• _TRY IT_
The output should be the listing below, limited to the lines from the one with "fx_px: 1563" through the one with "focal_mm: 7.9", exact and without pictures.

>>

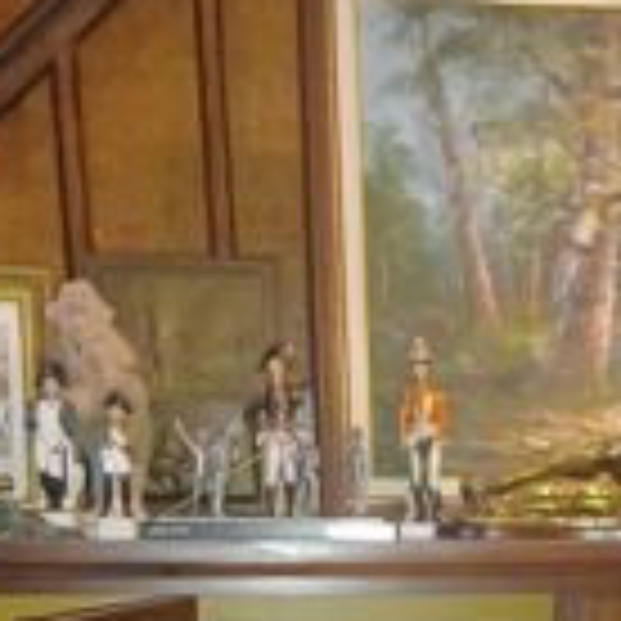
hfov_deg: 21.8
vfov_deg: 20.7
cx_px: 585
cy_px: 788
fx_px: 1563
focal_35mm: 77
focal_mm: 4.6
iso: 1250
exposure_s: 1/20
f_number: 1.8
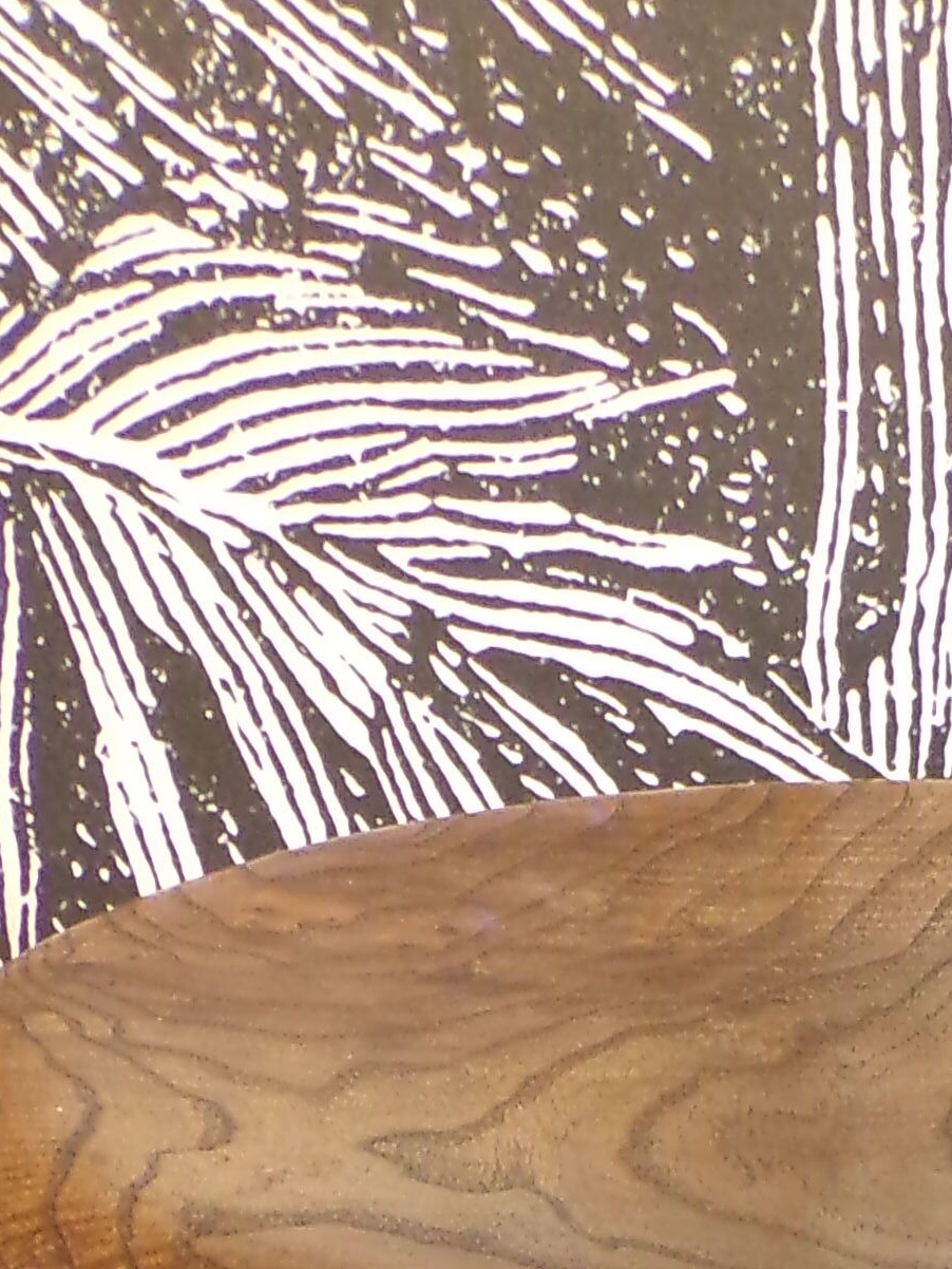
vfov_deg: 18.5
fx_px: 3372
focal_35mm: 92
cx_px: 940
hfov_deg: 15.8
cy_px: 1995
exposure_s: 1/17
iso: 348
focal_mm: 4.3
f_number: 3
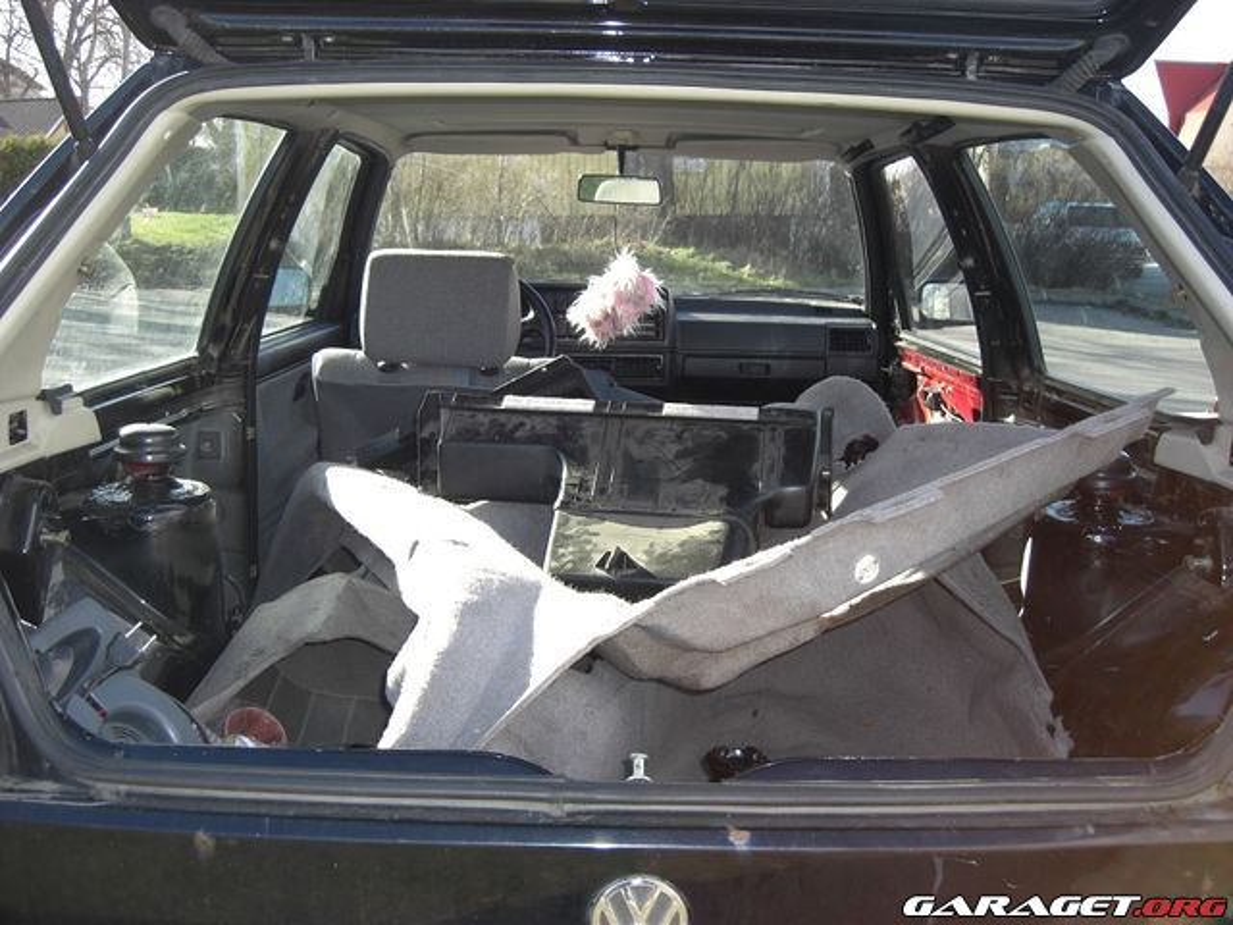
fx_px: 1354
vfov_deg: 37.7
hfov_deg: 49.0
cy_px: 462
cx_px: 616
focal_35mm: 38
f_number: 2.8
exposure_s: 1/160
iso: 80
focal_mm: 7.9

<<
>>

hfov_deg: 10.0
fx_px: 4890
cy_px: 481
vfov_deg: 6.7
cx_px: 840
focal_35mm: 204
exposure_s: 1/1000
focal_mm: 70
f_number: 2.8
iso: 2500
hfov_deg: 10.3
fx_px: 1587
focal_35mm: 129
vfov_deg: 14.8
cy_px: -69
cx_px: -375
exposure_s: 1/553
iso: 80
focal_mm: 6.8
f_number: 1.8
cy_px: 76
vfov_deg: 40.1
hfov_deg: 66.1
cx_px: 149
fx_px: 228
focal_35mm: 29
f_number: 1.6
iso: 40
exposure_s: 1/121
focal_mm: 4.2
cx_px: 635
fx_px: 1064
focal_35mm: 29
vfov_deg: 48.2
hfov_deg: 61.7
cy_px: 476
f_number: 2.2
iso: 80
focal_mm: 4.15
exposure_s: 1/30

<<

• _EXERCISE SOLUTION_
fx_px: 1563
focal_35mm: 77
focal_mm: 4.6
iso: 1250
exposure_s: 1/20
f_number: 1.8
vfov_deg: 18.5
fx_px: 3372
focal_35mm: 92
cx_px: 940
hfov_deg: 15.8
cy_px: 1995
exposure_s: 1/17
iso: 348
focal_mm: 4.3
f_number: 3
fx_px: 1354
vfov_deg: 37.7
hfov_deg: 49.0
cy_px: 462
cx_px: 616
focal_35mm: 38
f_number: 2.8
exposure_s: 1/160
iso: 80
focal_mm: 7.9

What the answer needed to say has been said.